Don’t use your memoir to air old grievances and to settle old scores; get rid of that anger somewhere else. The memoirs that we do remember from the 1990s are the ones that were written with love and forgiveness.

Remember that you are the protagonist in your memoir—the tour guide. You must find a narrative trajectory for the story you want to tell and never relinquish control.

Think small. Don’t rummage around in your past—or your family’s past—to find episodes that you think are “important” enough to be worthy of including in your memoir. Look for small self-contained incidents that are still vivid in your memory.

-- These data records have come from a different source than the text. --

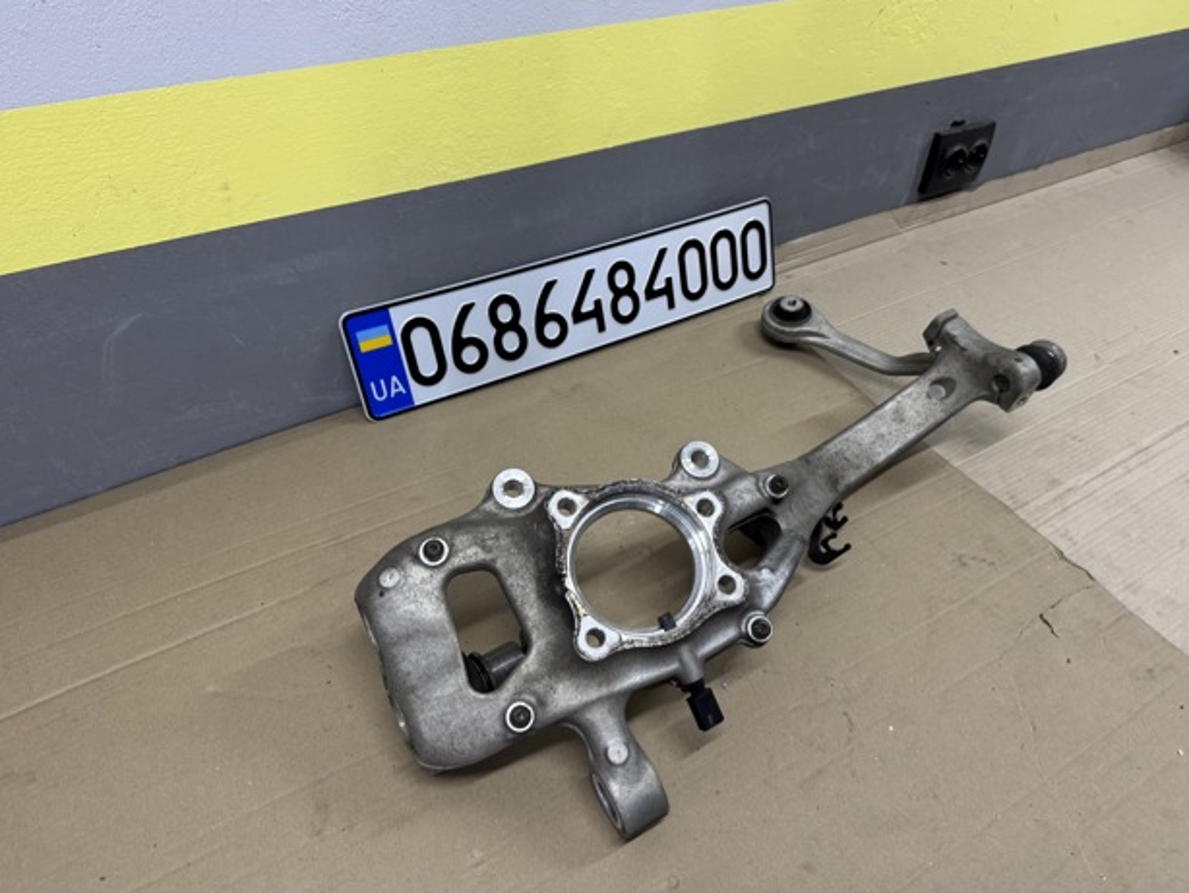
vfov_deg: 54.9
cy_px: 440
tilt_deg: -42.7
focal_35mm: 25
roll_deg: -5.6
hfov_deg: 69.4
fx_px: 859
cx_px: 614
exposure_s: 1/100
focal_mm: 6.76
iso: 200
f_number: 1.78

The small stories that still stick in your memory have a resonance of their own. Trust them.

Your biggest stories will often have less to do with their subject than with their significance—not what you did in a certain situation, but how that situation affected you and shaped the person you became.

25. Write as Well as You Can

to succeed you must make your piece jump out of a newspaper or a magazine by being more diverting than everyone else’s piece. You must find some way to elevate your act of writing into an entertainment.

We know that verbs have more vigor than nouns, that active verbs are better than passive verbs, that short words and sentences are easier to read than long ones, that concrete details are easier to process than vague abstractions.

If you would like to write better than everybody else, you have to want to write better than everybody else. You must take an obsessive pride in the smallest details of your craft.

Remember that the craft of nonfiction writing involves more than writing. It also means being reliable. Editors will properly drop a writer they can’t count on.

An editor’s hand must also be invisible. Whatever he adds in his own words shouldn’t sound like his own words; they should sound like the writer’s words.

A good editor likes nothing better than a piece of copy he hardly has to touch. A bad editor has a compulsion to tinker, proving with busywork that he hasn’t forgotten the minutiae of grammar and usage.

If you allow your distinctiveness to be edited out, you will lose one of your main virtues. You will also lose your virtue.

Clarity is what every editor owes the reader. An editor should never allow something to get into print that he doesn’t understand.

What you write is yours and nobody else’s. Take your talent as far as you can and guard it with your life. Only you know how far that is; no editor knows. Writing well means believing in your writing and believing in yourself, taking risks, daring to be different, pushing yourself to excel. You will write only as well as you make yourself write.